:: Exercise requirements ::
In the entries below, every line that contains "wooden" must be located and copied.

:: Stored items ::
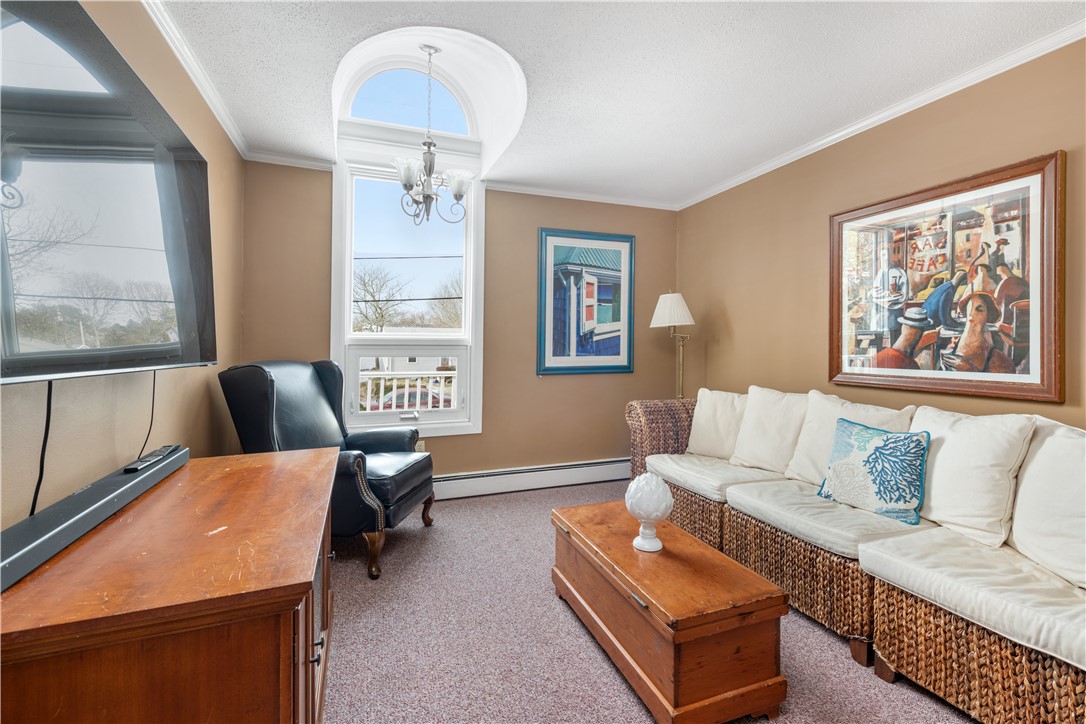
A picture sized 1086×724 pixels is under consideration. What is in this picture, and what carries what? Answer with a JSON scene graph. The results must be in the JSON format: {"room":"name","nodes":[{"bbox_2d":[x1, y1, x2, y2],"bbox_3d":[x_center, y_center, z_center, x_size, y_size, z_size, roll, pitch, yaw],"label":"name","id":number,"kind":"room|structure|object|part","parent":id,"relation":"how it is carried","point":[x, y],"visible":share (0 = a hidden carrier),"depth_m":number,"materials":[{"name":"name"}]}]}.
{"room":"living room","nodes":[
{"label":"living room","id":0,"kind":"room"},
{"bbox_2d":[0,1,244,537],"bbox_3d":[-1.214,-0.165,0.897,0.150,2.621,5.020,0,1,-20],"label":"left wall","id":1,"kind":"structure","parent":0,"point":[107,459],"depth_m":1.82,"materials":[{"name":"beige paint"}]},
{"bbox_2d":[0,0,218,385],"bbox_3d":[-1.162,-0.383,1.249,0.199,0.864,1.350,0,1,-20],"label":"television","id":2,"kind":"object","parent":1,"relation":"attached to","point":[141,146],"visible":1,"depth_m":1.14,"materials":[{"name":"black"}]},
{"bbox_2d":[30,381,53,513],"bbox_3d":[-1.239,0.239,1.183,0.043,0.400,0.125,0,1,-20],"label":"power cord","id":3,"kind":"object","parent":2,"relation":"hanging from","point":[49,399],"visible":0.7,"depth_m":1.20,"materials":[{"name":"black plastic"}]},
{"bbox_2d":[137,369,156,460],"bbox_3d":[-1.439,0.189,1.745,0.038,0.352,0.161,0,1,-20],"label":"power cord","id":4,"kind":"object","parent":2,"relation":"hanging from","point":[154,387],"visible":0.76,"depth_m":1.78,"materials":[{"name":"black plastic"}]},
{"bbox_2d":[142,0,248,155],"bbox_3d":[-1.241,-1.351,1.173,0.060,0.069,4.412,0,1,-20],"label":"crown molding","id":5,"kind":"structure","parent":1,"relation":"attached to","point":[207,98],"depth_m":2.26,"materials":[{"name":"white paint"}]},
{"bbox_2d":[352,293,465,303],"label":"power line","id":6,"kind":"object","parent":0,"point":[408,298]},
{"bbox_2d":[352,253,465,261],"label":"power line","id":7,"kind":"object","parent":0,"point":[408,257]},
{"bbox_2d":[238,158,679,485],"bbox_3d":[-0.392,-0.249,3.905,3.542,2.641,0.167,0,1,-20],"label":"back wall","id":8,"kind":"structure","parent":0,"point":[536,222],"depth_m":3.87,"materials":[{"name":"beige paint"}]},
{"bbox_2d":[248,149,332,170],"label":"crown molding","id":9,"kind":"structure","parent":8,"relation":"attached to","point":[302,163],"depth_m":3.31,"materials":[{"name":"white paint"}]},
{"bbox_2d":[331,155,484,438],"bbox_3d":[-1.015,-0.530,3.695,1.089,2.233,0.160,0,1,-20],"label":"window","id":10,"kind":"structure","parent":8,"relation":"in","point":[460,412],"depth_m":3.67,"materials":[{"name":"white glass"}]},
{"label":"sash","id":11,"kind":"part","parent":10,"relation":"part of","materials":[{"name":"white glass"}]},
{"bbox_3d":[-1.012,0.205,3.698,0.874,0.651,0.089,0,1,-20],"label":"sash","id":12,"kind":"part","parent":10,"relation":"part of","materials":[{"name":"white glass"}]},
{"bbox_2d":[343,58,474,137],"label":"arched window","id":13,"kind":"structure","parent":8,"relation":"in","point":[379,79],"depth_m":3.51,"materials":[{"name":"glass"}]},
{"bbox_2d":[415,440,426,451],"bbox_3d":[-0.942,0.671,3.683,0.074,0.127,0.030,0,1,-20],"label":"wall socket","id":14,"kind":"object","parent":8,"relation":"attached to","point":[421,448],"visible":0.36,"depth_m":3.68,"materials":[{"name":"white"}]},
{"bbox_2d":[433,457,628,500],"bbox_3d":[-0.200,0.952,3.901,2.482,0.177,0.067,0,1,-20],"label":"baseboard heater","id":15,"kind":"object","parent":8,"relation":"attached to","point":[538,480],"visible":0.77,"depth_m":3.90,"materials":[{"name":"white metal"}]},
{"bbox_2d":[488,181,677,210],"bbox_3d":[0.387,-1.381,4.062,1.735,0.059,0.053,0,1,-20],"label":"crown molding","id":16,"kind":"structure","parent":8,"relation":"attached to","point":[570,197],"depth_m":4.01,"materials":[{"name":"white paint"}]},
{"bbox_2d":[536,227,636,375],"bbox_3d":[0.381,-0.497,4.093,0.871,1.207,0.031,0,1,-20],"label":"framed picture","id":17,"kind":"object","parent":8,"relation":"attached to","point":[553,351],"visible":0.99,"depth_m":4.08,"materials":[{"name":"blue"}]},
{"bbox_2d":[153,0,1084,207],"bbox_3d":[0.367,-1.423,1.519,3.685,0.123,5.150,0,1,-20],"label":"ceiling","id":18,"kind":"structure","parent":0,"point":[324,53],"depth_m":2.28,"materials":[{"name":"white paint"}]},
{"bbox_2d":[391,42,472,225],"bbox_3d":[-0.686,-1.356,2.917,0.495,1.088,0.489,0,1,-20],"label":"chandelier","id":19,"kind":"object","parent":18,"relation":"hanging from","point":[455,195],"visible":1,"depth_m":2.88,"materials":[{"name":"silver metal"}]},
{"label":"glass shades","id":20,"kind":"part","parent":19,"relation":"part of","materials":[{"name":"white glass"}]},
{"bbox_2d":[321,479,976,723],"bbox_3d":[0.356,1.150,1.512,3.829,0.099,5.050,0,1,-20],"label":"carpet floor","id":21,"kind":"structure","parent":0,"point":[842,661],"depth_m":1.88,"materials":[{"name":"carpet"}]},
{"bbox_2d":[0,446,339,723],"bbox_3d":[-0.923,0.745,1.395,0.585,0.684,1.353,0,1,-20],"label":"wooden cabinet","id":22,"kind":"object","parent":21,"relation":"on","point":[294,475],"visible":0.94,"depth_m":0.92,"materials":[{"name":"brown wood"}]},
{"bbox_2d":[0,445,189,590],"bbox_3d":[-1.142,0.358,1.226,0.099,0.059,0.953,0,1,-20],"label":"soundbar","id":23,"kind":"object","parent":22,"relation":"on","point":[71,526],"visible":0.92,"depth_m":1.09,"materials":[{"name":"plastic"}]},
{"bbox_2d":[124,444,180,473],"bbox_3d":[-1.254,0.313,1.555,0.055,0.025,0.255,0,1,-20],"label":"remote control","id":24,"kind":"object","parent":23,"relation":"on","point":[171,448],"visible":0.97,"depth_m":1.52,"materials":[{"name":"black plastic"}]},
{"bbox_2d":[219,360,436,579],"bbox_3d":[-1.170,0.532,2.795,0.944,1.057,0.873,1,1,9],"label":"leather armchair","id":25,"kind":"object","parent":21,"relation":"on","point":[383,475],"visible":0.75,"depth_m":2.56,"materials":[{"name":"black leather"}]},
{"bbox_2d":[550,498,788,723],"bbox_3d":[0.407,0.913,1.883,0.476,0.392,0.951,0,1,-20],"label":"wooden chest","id":26,"kind":"object","parent":21,"relation":"on","point":[666,602],"visible":0.99,"depth_m":1.54,"materials":[{"name":"brown wood"}]},
{"bbox_2d":[625,473,673,551],"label":"decorative finial","id":27,"kind":"object","parent":26,"relation":"on","point":[659,545],"visible":1,"depth_m":1.82,"materials":[{"name":"white ceramic"}]},
{"bbox_2d":[650,291,694,399],"bbox_3d":[1.087,0.248,3.990,0.370,1.677,0.366,0,1,-20],"label":"floor lamp","id":28,"kind":"object","parent":21,"relation":"on","point":[668,307],"visible":0.79,"depth_m":3.92,"materials":[{"name":"metal"}]},
{"bbox_3d":[1.056,-0.413,3.957,0.410,0.285,0.394,0,1,-20],"label":"lampshade","id":29,"kind":"part","parent":28,"relation":"part of","materials":[{"name":"white fabric"}]},
{"bbox_2d":[629,388,1085,723],"bbox_3d":[1.452,0.681,2.274,0.966,0.869,2.895,0,1,-20],"label":"wicker sofa","id":30,"kind":"object","parent":21,"relation":"on","point":[955,653],"visible":0.78,"depth_m":1.78,"materials":[{"name":"wicker"}]},
{"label":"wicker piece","id":31,"kind":"part","parent":30,"relation":"part of","materials":[{"name":"brown wicker"}]},
{"bbox_2d":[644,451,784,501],"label":"seat cushion","id":32,"kind":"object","parent":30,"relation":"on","point":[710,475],"visible":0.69,"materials":[{"name":"white fabric"}]},
{"bbox_2d":[687,388,747,459],"bbox_3d":[1.185,0.415,3.190,0.249,0.456,0.503,0,1,-37],"label":"back cushion","id":33,"kind":"object","parent":30,"relation":"on","point":[706,421],"visible":0.8,"depth_m":3.14,"materials":[{"name":"beige fabric"}]},
{"bbox_2d":[730,386,807,478],"bbox_3d":[1.367,0.410,2.855,0.291,0.503,0.518,0,1,-20],"label":"back cushion","id":34,"kind":"object","parent":30,"relation":"on","point":[761,454],"visible":0.85,"depth_m":2.81,"materials":[{"name":"fabric"}]},
{"bbox_2d":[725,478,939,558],"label":"seat cushion","id":35,"kind":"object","parent":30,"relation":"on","point":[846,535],"visible":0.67,"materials":[{"name":"white fabric"}]},
{"bbox_2d":[784,390,914,486],"bbox_3d":[1.540,0.418,2.467,0.275,0.487,0.564,0,1,-20],"label":"back cushion","id":36,"kind":"object","parent":30,"relation":"on","point":[806,467],"visible":0.53,"depth_m":2.50,"materials":[{"name":"fabric"}]},
{"bbox_2d":[817,418,929,524],"bbox_3d":[1.478,0.478,2.183,0.191,0.382,0.458,0,1,-32],"label":"throw pillow","id":37,"kind":"object","parent":30,"relation":"on","point":[876,448],"visible":1,"depth_m":2.10,"materials":[{"name":"fabric"}]},
{"bbox_2d":[906,408,1035,549],"bbox_3d":[1.675,0.449,1.987,0.282,0.492,0.508,0,1,-20],"label":"back cushion","id":38,"kind":"object","parent":30,"relation":"on","point":[951,444],"visible":0.88,"depth_m":1.86,"materials":[{"name":"white fabric"}]},
{"bbox_2d":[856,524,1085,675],"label":"seat cushion","id":39,"kind":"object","parent":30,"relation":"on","point":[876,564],"visible":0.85,"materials":[{"name":"white fabric"}]},
{"bbox_2d":[1010,417,1085,590],"bbox_3d":[1.809,0.459,1.528,0.306,0.509,0.561,0,1,-20],"label":"back cushion","id":40,"kind":"object","parent":30,"relation":"on","point":[1023,484],"visible":0.97,"depth_m":1.59,"materials":[{"name":"white fabric"}]},
{"bbox_2d":[675,38,1085,430],"bbox_3d":[2.136,-0.164,2.174,0.154,2.543,4.925,0,1,-20],"label":"right wall","id":41,"kind":"structure","parent":0,"point":[812,254],"depth_m":2.94,"materials":[{"name":"beige paint"}]},
{"bbox_2d":[676,21,1085,209],"bbox_3d":[2.016,-1.330,2.272,0.051,0.066,4.406,0,1,-20],"label":"crown molding","id":42,"kind":"structure","parent":41,"relation":"attached to","point":[840,134],"depth_m":2.49,"materials":[{"name":"white paint"}]},
{"bbox_2d":[827,150,1064,401],"bbox_3d":[1.936,-0.358,2.469,0.034,1.043,1.121,0,1,-20],"label":"framed picture","id":43,"kind":"object","parent":41,"relation":"attached to","point":[1044,378],"visible":1,"depth_m":2.32},
{"label":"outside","id":44,"kind":"structure","parent":0,"visible":0},
{"label":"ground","id":45,"kind":"structure","parent":44,"visible":0},
{"bbox_2d":[352,261,406,331],"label":"tree","id":46,"kind":"object","parent":45,"relation":"on","point":[381,313],"visible":0.73,"materials":[{"name":"plant"}]},
{"bbox_2d":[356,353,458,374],"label":"house","id":47,"kind":"structure","parent":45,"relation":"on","point":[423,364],"materials":[{"name":"white paint"}]},
{"bbox_2d":[358,369,456,411],"bbox_3d":[-1.347,0.497,5.124,3.236,0.935,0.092,0,1,-20],"label":"porch railing","id":48,"kind":"object","parent":45,"relation":"on","point":[406,404],"visible":0.33,"depth_m":5.08,"materials":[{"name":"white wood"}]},
{"bbox_2d":[368,384,452,410],"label":"car","id":49,"kind":"object","parent":45,"relation":"on","point":[402,393],"visible":0.29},
{"bbox_2d":[427,269,463,328],"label":"tree","id":50,"kind":"object","parent":45,"relation":"on","point":[457,283],"visible":0.43,"materials":[{"name":"brown plant"}]}
]}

:: Exercise result ::
{"bbox_2d":[0,446,339,723],"bbox_3d":[-0.923,0.745,1.395,0.585,0.684,1.353,0,1,-20],"label":"wooden cabinet","id":22,"kind":"object","parent":21,"relation":"on","point":[294,475],"visible":0.94,"depth_m":0.92,"materials":[{"name":"brown wood"}]},
{"bbox_2d":[550,498,788,723],"bbox_3d":[0.407,0.913,1.883,0.476,0.392,0.951,0,1,-20],"label":"wooden chest","id":26,"kind":"object","parent":21,"relation":"on","point":[666,602],"visible":0.99,"depth_m":1.54,"materials":[{"name":"brown wood"}]},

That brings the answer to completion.